How we have valued mockery over education and savagery over sexual awareness is alarming to the reduction of gender inequality in our society.
We have bred a society that spontaneously and instinctively teach females to shun all forms of sexual engagements with the opposite sex, painting the male counterparts as some ‘devil’ who seek to squeeze sexual pleasure from her and then leave her with the consequences of pregnancy. This automatically conditions a woman’s mind to link sex strictly to pregnancy rather than equipping her with the right knowledge to take responsibility for her sexuality.
The sad part is that this dark conditioning has eaten deep into marriages. Because many women have been conditioned to link strictly, sex to pregnancy, when they get married, they feel undue pressure at the slightest delay in conception. In the long run, after they succeed in having the number of children they desire, they begin to see their sexual involvement with their partners as a mere duty and even feel aversion towards any creative sexual attempt from their partners.
We have seen young girls jump into swift marriages to conceal the shame of unwanted pregnancy and bury their potential for impact and intellectual contribution to the society. We have seen suicidal attempts and eventually, successful ones that emerged from a girl’s regret of ‘failing’ her parents by getting pregnant.
The fear of pregnancy should not be a torment to females’ sexual involvement. If we teach them to say yes when they mean to and not a doctrinal ‘no’ that tells a yes, they will take responsibility for their sexuality, not shy away from it. If we teach safe sex and its different methods, rather than the one-way-street abstinence, we will be creating unbiased options for them to weigh and make their choices. If we take down pregnancy from being the sole purpose of sex and focus on the emotional intelligence, responsibility and education, we will achieve the reduction of unwanted pregnancy. If we stop painting the image that the pleasure of sex goes solely, to the male counterpart, we will not have the regrettable statements like “after I gave him my virginity” or “after using me”.
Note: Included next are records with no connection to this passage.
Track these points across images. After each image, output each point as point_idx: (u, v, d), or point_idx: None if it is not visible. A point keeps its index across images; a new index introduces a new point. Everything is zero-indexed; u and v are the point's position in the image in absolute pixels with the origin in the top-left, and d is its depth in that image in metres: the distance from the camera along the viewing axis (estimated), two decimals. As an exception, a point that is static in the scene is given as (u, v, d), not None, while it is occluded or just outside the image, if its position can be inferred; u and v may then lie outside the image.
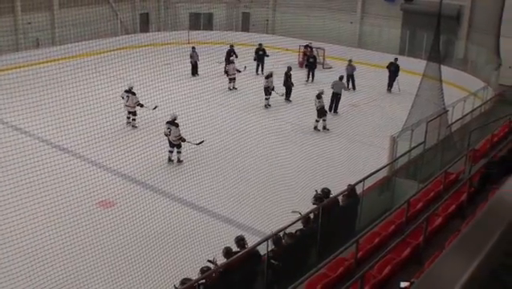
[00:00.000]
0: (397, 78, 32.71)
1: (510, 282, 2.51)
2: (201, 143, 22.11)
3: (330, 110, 28.31)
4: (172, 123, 21.68)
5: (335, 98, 28.93)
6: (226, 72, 32.01)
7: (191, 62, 34.49)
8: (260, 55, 35.11)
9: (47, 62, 26.27)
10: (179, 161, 21.88)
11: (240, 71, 31.77)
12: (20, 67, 28.48)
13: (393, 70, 33.11)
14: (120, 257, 15.14)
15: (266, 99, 29.02)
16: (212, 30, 42.53)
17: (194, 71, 34.51)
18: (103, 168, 20.64)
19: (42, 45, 35.28)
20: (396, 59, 33.32)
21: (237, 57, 33.61)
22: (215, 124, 24.02)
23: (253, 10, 45.46)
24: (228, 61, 33.35)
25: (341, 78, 29.59)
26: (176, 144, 21.70)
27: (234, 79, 31.86)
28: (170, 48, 31.13)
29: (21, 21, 34.96)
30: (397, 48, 39.65)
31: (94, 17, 31.87)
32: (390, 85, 33.25)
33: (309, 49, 36.11)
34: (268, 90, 28.97)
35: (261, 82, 29.66)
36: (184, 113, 21.08)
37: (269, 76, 29.20)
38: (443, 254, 2.39)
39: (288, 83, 30.29)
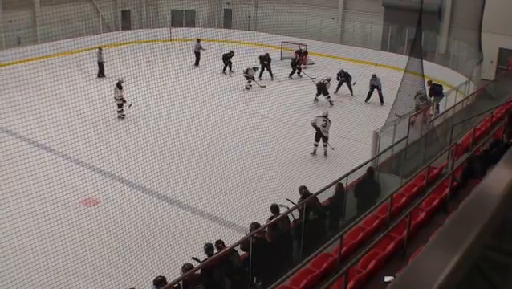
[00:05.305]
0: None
1: (492, 275, 2.53)
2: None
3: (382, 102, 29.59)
4: (327, 117, 23.15)
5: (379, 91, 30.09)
6: (246, 72, 32.03)
7: (195, 52, 36.46)
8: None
9: (29, 60, 26.10)
10: (325, 154, 23.18)
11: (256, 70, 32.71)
12: (1, 66, 28.35)
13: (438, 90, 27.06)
14: (105, 254, 15.13)
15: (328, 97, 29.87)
16: (194, 27, 42.52)
17: (197, 61, 36.59)
18: (86, 166, 20.59)
19: (23, 43, 35.04)
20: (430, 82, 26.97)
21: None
22: (201, 121, 24.02)
23: (235, 7, 45.41)
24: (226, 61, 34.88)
25: (374, 76, 30.19)
26: (326, 136, 22.99)
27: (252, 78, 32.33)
28: (152, 45, 31.10)
29: (2, 19, 34.66)
30: (379, 44, 39.82)
31: (75, 15, 31.67)
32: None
33: (297, 54, 35.89)
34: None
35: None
36: (176, 109, 21.22)
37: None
38: (425, 247, 2.40)
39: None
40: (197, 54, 36.70)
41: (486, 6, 29.38)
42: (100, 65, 33.24)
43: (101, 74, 33.32)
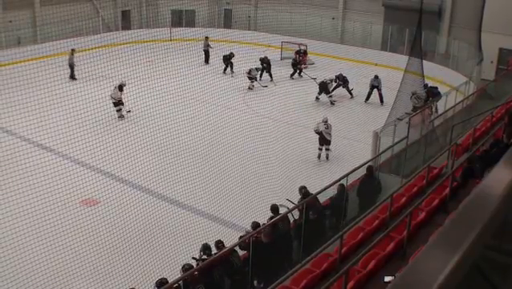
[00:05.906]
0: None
1: (492, 275, 2.53)
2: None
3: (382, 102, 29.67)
4: (327, 122, 22.80)
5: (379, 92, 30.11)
6: (249, 72, 31.89)
7: (204, 51, 36.83)
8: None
9: (29, 60, 26.10)
10: (327, 158, 22.97)
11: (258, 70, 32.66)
12: (1, 66, 28.34)
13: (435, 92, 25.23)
14: (105, 254, 15.12)
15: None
16: (194, 27, 42.53)
17: (207, 59, 36.92)
18: (86, 166, 20.57)
19: (23, 43, 35.02)
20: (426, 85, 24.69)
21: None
22: (202, 121, 24.01)
23: (235, 7, 45.39)
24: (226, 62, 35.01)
25: (376, 76, 30.14)
26: (329, 139, 22.77)
27: (255, 79, 32.30)
28: (152, 45, 31.10)
29: (2, 19, 34.64)
30: (379, 44, 39.80)
31: (75, 15, 31.66)
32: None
33: (297, 55, 35.84)
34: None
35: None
36: (176, 109, 21.25)
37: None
38: (425, 247, 2.40)
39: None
40: (206, 52, 37.06)
41: (486, 6, 29.37)
42: (71, 67, 32.62)
43: (72, 76, 32.53)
While this is not an article to propagate promiscuity in the society, it is aimed at shunning the stigma and discrimination associated with women’s choice to and involvement in their sexuality. It is also a call to educate the female gender on different sexual precautions; to make their choices and take responsibility for them, while curbing the ‘villain-imagery-concept associated to the male gender in regards to straight sexual involvement. This, I believe, will curb the unhealthy tension and sexual war that have built up over the years between the male and female gender, and put them in a state of harmony and social intelligence.
Let us stop the stigma and enforce EDUCATION.